Work task -
Return the rows below verbatim, from the first line through the line containing "on loan at Arsenal from Chelsea, recently", both lines included.
(Excerpted data begins)
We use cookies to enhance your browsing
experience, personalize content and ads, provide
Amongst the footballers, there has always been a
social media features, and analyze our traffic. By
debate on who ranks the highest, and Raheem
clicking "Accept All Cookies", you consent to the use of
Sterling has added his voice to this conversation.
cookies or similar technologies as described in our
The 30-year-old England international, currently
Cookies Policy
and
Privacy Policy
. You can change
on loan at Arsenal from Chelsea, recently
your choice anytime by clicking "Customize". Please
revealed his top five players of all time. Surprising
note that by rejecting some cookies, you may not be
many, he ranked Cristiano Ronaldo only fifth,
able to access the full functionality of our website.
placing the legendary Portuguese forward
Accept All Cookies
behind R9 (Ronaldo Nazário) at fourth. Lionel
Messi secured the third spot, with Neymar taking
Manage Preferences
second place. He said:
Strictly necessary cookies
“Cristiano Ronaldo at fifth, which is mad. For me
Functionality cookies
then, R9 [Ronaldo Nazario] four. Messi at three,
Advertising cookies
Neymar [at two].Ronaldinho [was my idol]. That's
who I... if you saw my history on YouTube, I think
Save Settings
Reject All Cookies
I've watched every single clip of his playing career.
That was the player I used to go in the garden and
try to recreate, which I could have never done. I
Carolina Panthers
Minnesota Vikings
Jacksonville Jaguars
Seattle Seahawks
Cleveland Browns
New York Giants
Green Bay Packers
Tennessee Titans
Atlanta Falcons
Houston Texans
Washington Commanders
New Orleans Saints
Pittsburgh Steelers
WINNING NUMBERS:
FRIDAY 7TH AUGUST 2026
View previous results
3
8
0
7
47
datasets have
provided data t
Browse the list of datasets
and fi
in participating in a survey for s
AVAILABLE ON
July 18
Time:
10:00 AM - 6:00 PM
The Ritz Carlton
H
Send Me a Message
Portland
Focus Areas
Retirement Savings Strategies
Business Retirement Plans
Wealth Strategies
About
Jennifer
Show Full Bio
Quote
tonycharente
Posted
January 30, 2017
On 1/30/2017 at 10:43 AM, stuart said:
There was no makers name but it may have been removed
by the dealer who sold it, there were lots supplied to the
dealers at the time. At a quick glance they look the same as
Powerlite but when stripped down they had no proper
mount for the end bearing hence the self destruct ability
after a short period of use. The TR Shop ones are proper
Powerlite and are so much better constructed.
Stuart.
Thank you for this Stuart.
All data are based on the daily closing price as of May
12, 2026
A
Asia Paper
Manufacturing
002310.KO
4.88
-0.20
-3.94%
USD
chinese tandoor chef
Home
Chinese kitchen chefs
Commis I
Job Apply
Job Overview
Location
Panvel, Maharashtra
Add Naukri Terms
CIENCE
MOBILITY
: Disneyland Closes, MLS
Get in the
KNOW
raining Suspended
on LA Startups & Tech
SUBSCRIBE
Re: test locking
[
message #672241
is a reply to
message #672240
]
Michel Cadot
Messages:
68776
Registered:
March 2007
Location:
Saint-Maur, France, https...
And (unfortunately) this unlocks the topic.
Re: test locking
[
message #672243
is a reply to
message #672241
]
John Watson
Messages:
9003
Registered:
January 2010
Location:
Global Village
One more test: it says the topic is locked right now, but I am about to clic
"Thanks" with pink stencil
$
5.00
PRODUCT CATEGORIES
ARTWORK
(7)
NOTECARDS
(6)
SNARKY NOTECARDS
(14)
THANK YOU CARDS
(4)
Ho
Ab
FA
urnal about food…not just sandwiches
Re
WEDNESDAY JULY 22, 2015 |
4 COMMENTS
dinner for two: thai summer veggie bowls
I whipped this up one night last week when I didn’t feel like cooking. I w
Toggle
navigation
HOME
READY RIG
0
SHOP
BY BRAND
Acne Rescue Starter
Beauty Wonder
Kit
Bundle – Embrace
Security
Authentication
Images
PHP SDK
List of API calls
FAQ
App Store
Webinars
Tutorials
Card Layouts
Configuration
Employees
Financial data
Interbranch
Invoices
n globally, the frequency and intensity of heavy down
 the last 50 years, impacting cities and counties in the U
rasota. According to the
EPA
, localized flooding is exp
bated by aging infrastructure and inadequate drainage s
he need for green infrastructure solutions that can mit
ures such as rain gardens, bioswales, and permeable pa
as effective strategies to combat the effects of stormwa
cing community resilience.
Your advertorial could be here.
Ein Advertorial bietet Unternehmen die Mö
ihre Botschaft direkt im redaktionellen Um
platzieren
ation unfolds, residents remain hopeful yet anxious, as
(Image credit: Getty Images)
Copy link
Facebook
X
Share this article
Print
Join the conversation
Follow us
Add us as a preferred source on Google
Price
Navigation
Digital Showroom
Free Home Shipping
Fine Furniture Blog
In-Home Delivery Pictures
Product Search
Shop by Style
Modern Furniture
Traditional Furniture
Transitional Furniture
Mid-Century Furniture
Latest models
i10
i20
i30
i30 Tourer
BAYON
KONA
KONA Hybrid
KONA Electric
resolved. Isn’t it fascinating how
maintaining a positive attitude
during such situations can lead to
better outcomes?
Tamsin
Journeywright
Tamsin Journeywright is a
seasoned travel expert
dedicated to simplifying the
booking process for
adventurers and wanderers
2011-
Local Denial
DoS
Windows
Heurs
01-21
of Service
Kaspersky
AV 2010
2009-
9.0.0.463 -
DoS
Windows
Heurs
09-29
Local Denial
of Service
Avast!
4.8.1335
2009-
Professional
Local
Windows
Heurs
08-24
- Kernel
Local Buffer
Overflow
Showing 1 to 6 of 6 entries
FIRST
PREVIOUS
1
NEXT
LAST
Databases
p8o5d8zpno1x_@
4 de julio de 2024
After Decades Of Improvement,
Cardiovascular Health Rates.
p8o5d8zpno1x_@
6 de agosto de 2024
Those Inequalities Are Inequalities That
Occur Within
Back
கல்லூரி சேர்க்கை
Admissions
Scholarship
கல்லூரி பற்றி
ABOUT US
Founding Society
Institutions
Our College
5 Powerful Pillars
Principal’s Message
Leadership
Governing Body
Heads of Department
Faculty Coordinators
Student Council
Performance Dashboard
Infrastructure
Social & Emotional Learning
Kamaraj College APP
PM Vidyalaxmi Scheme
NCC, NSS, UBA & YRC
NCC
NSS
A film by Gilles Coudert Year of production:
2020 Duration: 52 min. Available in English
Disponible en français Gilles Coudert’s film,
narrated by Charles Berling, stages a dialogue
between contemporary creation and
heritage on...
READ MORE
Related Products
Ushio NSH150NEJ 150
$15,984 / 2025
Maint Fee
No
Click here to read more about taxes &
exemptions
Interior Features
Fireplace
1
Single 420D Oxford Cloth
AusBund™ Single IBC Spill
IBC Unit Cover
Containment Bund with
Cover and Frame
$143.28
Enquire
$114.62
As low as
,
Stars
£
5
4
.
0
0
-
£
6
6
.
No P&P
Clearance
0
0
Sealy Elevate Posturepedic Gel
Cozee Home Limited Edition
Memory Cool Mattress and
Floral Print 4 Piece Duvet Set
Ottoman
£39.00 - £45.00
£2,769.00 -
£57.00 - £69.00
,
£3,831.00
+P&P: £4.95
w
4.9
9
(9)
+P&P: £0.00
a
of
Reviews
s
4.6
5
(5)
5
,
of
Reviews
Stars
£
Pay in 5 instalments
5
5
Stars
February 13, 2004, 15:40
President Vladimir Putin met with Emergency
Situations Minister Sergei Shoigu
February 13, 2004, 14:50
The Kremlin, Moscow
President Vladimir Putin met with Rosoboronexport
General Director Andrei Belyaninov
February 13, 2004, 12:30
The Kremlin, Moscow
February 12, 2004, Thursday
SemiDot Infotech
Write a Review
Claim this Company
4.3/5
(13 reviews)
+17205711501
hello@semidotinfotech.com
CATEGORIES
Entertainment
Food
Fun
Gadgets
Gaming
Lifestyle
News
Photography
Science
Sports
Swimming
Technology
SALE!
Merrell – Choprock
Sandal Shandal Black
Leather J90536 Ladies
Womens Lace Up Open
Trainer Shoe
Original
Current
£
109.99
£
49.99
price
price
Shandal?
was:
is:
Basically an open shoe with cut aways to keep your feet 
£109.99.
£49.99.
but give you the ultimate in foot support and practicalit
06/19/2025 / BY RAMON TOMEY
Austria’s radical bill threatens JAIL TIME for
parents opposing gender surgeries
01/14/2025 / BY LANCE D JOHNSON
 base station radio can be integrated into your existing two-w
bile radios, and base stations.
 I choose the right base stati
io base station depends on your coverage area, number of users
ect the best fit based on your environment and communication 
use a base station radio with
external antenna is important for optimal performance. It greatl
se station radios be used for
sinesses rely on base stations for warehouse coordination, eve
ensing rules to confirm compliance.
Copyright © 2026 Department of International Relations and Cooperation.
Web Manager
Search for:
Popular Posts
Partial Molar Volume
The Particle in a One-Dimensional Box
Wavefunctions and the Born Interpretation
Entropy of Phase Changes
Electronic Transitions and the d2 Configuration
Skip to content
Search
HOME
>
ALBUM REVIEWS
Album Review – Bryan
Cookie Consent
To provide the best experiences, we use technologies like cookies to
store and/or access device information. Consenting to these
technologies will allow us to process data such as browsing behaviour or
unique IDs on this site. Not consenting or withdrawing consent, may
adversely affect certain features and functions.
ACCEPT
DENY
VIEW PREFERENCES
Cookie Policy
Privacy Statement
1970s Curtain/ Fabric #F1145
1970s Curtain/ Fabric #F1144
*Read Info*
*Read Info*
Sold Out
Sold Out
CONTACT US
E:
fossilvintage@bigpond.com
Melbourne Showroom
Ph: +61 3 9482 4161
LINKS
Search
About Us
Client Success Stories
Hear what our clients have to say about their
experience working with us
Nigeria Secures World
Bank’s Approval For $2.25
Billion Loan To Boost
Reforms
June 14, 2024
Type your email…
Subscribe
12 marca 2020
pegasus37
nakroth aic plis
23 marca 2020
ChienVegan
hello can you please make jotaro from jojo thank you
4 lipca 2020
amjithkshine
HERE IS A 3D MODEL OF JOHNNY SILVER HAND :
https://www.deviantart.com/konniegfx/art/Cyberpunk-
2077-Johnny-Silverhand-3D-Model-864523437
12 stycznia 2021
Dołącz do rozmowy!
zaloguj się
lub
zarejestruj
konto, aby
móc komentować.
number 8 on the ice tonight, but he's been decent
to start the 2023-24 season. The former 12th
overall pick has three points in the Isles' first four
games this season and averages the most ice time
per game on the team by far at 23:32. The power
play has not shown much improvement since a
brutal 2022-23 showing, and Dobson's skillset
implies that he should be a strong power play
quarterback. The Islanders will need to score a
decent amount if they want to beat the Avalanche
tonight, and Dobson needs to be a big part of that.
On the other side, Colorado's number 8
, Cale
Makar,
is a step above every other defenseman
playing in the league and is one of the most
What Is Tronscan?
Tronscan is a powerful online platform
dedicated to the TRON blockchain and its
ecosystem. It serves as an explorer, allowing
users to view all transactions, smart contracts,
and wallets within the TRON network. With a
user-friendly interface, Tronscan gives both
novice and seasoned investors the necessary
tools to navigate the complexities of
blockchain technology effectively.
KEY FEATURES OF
(Excerpted data ends)
Exercise answer -
We use cookies to enhance your browsing
experience, personalize content and ads, provide
Amongst the footballers, there has always been a
social media features, and analyze our traffic. By
debate on who ranks the highest, and Raheem
clicking "Accept All Cookies", you consent to the use of
Sterling has added his voice to this conversation.
cookies or similar technologies as described in our
The 30-year-old England international, currently
Cookies Policy
and
Privacy Policy
. You can change
on loan at Arsenal from Chelsea, recently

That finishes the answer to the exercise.